Rosetta Stone and the Code of National Security
Drug War Without End
By T. P. WILKINSON
When I was a child the older daughter of my father’s best friend was reading a 1960 book by Ursula Nordstrom called The Secret Language. I remember searching for the book in the school library but failing to find it, begged Susan to lend me her copy. At that age I was convinced the book must have been about codes and I wanted to know everything I could about what people really meant when they said things, things maybe I didn’t understand. In fact the book was not about codes and I returned the book to Susan, disappointed that there were nothing but a few slang words for things at the school described in the book.
When I was a bit older my father gave me a book I haven’t forgotten either. Before I read all his Ian Fleming and Alistair McLean paperbacks, I read Stanley Lovell’s Of Spies and Stratagems, a humorous memoir by an OSS officer, telling more about the things “Wild Bill” Donovan’s boys screwed up than about what they really did. For years it shaped my conception of secret services and spying in America or by Americans. Even after years of reading about US government covert action throughout the world, I had this vision of well-meaning incompetence on the part of soldiers and bureaucrats trying their best to preserve and protect the USA.
It was not until the death of Philip Agee, probably the dean if not the patron saint of critics of the American national security apparatus, in 2008, that I felt compelled to read exposé Inside the Company. It was Agee’s memoir, followed by his book On the Run and the collection Dirty Work, which made me realise that to understand the CIA it was necessary to comprehend the secret language of national security of which it is the ultimate guardian. There is a code, if you will, an open code, at the core of the central processing unit of America’s empire. Agee was the first person to publish that code and like the Rosetta stone it has allowed the rest of us—at least those who are interested-- to read the hieroglyphics in which US foreign and domestic policy is written.
Douglas Valentine, author of The Phoenix Program and The Strength of the Wolf, has published a third volume in what might be called a "Ring" cycle to elaborate the language of America's elite in its wars for the "Rhine gold", aka "national security". Using the methods of a therapist and chronicler, Valentine begins his books with the apparently naive and inquisitive eyes and ears of a youth asking his elders "what they did in the war?" He retains a respectful tone throughout what are essentially interviews and intervenes only to provide needed background for the reader or to occasionally compare the stories of various performers in the same scene. The author only appears when it is necessary to clarify something either he or the reader is unlikely to understand or where confusion arises.

#### TASKS TO CARRY OUT
**1.** According to the essay on the code of national security, in what year did Philip Agee die?
**2.** Translate this sentence from the essay on the code of national security into Spanish: "When I was a bit older my father gave me a book I haven’t forgotten either."
**3.** Condense the paragraph of the essay on the code of national security that begins "Douglas Valentine, author of The Phoenix Program" into a shorter version that keeps its main facts.

#### SUPPLIED INFORMATION
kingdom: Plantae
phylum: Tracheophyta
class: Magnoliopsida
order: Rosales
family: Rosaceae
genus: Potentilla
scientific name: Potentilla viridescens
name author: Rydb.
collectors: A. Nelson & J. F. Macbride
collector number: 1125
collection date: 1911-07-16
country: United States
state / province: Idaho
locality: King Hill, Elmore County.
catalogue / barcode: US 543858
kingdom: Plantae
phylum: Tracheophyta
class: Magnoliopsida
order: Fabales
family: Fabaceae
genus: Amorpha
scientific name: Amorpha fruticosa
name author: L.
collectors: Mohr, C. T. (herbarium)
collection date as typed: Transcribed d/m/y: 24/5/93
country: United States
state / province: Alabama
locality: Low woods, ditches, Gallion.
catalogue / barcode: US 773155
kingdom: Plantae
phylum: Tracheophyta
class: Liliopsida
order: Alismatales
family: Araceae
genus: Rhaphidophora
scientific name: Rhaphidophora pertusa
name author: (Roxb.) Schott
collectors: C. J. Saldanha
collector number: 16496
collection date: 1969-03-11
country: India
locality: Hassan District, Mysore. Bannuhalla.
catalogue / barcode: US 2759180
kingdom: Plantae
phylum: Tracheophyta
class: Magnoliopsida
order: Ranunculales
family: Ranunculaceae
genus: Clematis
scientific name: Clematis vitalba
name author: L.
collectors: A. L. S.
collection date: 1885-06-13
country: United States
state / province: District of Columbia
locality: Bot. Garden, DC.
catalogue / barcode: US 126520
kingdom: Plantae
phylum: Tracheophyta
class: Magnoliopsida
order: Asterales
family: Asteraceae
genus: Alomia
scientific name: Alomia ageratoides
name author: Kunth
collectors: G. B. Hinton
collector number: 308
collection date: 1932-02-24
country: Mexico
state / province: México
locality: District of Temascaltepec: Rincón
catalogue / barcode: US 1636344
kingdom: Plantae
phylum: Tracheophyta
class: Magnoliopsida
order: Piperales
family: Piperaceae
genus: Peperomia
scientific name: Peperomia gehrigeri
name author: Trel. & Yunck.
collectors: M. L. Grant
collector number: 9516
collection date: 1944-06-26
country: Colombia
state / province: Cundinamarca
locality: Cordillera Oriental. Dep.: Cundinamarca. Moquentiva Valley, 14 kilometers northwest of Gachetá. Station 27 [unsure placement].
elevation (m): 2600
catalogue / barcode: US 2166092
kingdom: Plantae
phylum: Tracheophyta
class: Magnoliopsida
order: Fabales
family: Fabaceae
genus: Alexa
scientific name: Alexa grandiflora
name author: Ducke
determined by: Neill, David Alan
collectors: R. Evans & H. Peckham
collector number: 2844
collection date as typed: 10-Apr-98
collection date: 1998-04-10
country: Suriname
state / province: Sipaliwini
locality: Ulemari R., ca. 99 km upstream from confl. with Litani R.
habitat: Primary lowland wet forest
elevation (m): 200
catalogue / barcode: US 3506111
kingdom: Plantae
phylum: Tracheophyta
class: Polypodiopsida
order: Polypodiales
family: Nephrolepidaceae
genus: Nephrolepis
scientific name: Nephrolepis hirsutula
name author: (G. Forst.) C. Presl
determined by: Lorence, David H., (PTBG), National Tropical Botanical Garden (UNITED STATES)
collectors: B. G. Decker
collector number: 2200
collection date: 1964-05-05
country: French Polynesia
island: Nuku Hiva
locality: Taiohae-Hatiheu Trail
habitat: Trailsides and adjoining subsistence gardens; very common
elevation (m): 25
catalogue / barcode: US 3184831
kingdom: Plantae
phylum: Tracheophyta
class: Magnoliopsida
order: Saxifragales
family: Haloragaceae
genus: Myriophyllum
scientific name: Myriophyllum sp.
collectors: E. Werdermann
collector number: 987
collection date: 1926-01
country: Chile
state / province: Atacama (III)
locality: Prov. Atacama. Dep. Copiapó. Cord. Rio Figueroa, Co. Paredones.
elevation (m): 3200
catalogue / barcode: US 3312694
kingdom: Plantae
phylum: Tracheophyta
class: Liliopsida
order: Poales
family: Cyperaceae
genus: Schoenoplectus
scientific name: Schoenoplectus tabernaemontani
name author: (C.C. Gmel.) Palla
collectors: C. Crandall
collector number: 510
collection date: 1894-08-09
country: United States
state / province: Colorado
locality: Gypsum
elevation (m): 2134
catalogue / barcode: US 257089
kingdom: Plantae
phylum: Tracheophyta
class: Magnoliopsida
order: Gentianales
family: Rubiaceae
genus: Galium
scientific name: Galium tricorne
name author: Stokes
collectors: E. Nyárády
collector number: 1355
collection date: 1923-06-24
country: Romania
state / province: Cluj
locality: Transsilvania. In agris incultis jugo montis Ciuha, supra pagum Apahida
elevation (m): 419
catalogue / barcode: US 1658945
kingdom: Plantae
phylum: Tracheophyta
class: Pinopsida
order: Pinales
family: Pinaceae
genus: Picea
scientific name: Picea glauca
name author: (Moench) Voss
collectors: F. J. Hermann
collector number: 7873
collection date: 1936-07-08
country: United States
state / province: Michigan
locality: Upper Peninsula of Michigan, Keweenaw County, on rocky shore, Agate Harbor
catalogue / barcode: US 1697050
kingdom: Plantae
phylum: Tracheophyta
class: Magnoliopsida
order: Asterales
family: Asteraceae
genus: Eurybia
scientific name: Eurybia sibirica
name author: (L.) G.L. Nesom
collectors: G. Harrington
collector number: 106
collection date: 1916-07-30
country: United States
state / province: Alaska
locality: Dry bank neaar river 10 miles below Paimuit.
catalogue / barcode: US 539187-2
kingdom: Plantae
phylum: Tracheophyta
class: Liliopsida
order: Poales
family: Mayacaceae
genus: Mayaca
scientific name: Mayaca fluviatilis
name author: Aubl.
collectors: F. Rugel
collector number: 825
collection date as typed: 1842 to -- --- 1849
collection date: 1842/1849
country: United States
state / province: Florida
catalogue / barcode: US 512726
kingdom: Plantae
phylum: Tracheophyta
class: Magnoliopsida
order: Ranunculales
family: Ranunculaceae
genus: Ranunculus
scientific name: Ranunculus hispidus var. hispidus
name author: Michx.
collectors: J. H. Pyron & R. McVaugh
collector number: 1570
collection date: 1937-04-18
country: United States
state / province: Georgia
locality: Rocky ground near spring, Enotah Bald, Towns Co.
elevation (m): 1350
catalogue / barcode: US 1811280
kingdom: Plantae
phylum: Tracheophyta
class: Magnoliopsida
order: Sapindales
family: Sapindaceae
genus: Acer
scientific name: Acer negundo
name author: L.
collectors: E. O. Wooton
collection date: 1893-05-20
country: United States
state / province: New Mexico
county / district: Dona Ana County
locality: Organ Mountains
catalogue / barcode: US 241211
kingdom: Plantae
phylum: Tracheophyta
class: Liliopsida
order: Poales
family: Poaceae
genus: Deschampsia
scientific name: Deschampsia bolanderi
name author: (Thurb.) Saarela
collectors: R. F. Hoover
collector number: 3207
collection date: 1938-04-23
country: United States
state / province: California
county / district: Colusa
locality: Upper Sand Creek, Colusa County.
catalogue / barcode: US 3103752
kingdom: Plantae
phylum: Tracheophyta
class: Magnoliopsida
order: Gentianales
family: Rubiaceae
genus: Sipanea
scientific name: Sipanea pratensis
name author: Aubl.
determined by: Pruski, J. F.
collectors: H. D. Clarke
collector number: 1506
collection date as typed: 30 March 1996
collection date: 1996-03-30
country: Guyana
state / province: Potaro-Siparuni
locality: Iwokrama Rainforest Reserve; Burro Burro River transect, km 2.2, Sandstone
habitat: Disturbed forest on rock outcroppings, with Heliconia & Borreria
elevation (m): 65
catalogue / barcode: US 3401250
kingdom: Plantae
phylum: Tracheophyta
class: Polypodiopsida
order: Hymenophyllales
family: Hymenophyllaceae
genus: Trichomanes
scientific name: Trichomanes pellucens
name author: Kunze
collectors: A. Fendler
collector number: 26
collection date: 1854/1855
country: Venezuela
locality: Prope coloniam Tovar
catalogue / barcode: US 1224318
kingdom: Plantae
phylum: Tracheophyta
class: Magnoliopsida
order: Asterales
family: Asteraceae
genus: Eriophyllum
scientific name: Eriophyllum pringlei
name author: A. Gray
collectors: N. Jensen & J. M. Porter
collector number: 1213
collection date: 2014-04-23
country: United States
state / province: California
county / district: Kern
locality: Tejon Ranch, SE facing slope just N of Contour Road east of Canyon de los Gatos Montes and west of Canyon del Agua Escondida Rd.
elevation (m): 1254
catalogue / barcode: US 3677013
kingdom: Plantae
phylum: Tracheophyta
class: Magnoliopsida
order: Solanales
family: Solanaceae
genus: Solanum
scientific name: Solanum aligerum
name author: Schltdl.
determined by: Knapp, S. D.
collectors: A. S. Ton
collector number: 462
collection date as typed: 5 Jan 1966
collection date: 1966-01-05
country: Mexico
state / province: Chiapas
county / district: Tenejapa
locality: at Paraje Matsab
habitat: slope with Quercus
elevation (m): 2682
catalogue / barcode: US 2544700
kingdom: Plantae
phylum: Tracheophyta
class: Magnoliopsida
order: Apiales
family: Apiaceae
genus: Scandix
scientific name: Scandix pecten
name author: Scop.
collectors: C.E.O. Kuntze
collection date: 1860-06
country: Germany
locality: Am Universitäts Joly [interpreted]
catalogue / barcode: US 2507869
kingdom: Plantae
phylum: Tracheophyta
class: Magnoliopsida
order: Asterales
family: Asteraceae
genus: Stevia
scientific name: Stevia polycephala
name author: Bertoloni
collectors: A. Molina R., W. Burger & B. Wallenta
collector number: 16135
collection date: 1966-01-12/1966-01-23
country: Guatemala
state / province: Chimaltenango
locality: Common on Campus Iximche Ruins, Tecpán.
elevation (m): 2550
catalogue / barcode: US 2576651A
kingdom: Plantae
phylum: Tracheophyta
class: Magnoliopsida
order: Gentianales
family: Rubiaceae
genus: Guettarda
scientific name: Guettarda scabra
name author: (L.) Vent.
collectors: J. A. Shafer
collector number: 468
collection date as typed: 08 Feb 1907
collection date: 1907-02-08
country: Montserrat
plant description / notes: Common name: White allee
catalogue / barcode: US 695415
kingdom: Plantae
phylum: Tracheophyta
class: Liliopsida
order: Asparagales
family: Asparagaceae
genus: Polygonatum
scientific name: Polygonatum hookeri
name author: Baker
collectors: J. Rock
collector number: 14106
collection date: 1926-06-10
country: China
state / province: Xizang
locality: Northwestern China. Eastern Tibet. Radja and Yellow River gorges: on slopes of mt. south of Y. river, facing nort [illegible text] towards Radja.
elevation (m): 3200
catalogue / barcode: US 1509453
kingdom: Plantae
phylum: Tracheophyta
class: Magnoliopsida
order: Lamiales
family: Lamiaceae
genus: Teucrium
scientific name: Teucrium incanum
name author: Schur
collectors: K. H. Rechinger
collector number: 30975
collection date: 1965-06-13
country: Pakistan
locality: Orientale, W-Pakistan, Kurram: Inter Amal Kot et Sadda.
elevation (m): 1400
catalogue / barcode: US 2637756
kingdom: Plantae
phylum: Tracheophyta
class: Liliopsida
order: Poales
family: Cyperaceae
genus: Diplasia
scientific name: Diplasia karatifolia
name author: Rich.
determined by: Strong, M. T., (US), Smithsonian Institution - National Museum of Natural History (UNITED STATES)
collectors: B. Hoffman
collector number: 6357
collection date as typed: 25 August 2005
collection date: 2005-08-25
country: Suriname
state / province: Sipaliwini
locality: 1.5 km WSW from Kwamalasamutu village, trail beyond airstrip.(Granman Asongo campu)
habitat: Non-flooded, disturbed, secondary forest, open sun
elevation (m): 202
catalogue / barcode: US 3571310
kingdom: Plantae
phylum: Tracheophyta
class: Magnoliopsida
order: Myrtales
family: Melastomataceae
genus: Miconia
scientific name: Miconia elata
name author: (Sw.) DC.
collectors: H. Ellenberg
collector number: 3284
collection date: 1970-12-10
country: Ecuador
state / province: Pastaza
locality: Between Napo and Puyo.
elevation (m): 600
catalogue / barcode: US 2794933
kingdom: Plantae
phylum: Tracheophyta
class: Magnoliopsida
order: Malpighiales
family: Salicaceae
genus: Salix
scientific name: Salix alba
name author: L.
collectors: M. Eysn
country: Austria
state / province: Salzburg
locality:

#### LIST OF ANSWERS
**1.** 2008

**2.** Cuando era un poco mayor, mi padre me regaló un libro que tampoco he olvidado.

**3.** Douglas Valentine, author of The Phoenix Program and The Strength of the Wolf, has published a third volume in a kind of "Ring" cycle on the language of America's elite in its wars for "national security." Working like a therapist and chronicler, he opens as a seemingly naive youth asking his elders what they did in the war. He keeps a respectful tone through what are essentially interviews. He steps in only to give background, to compare different accounts of the same scene, or to clarify points that would otherwise confuse him or the reader.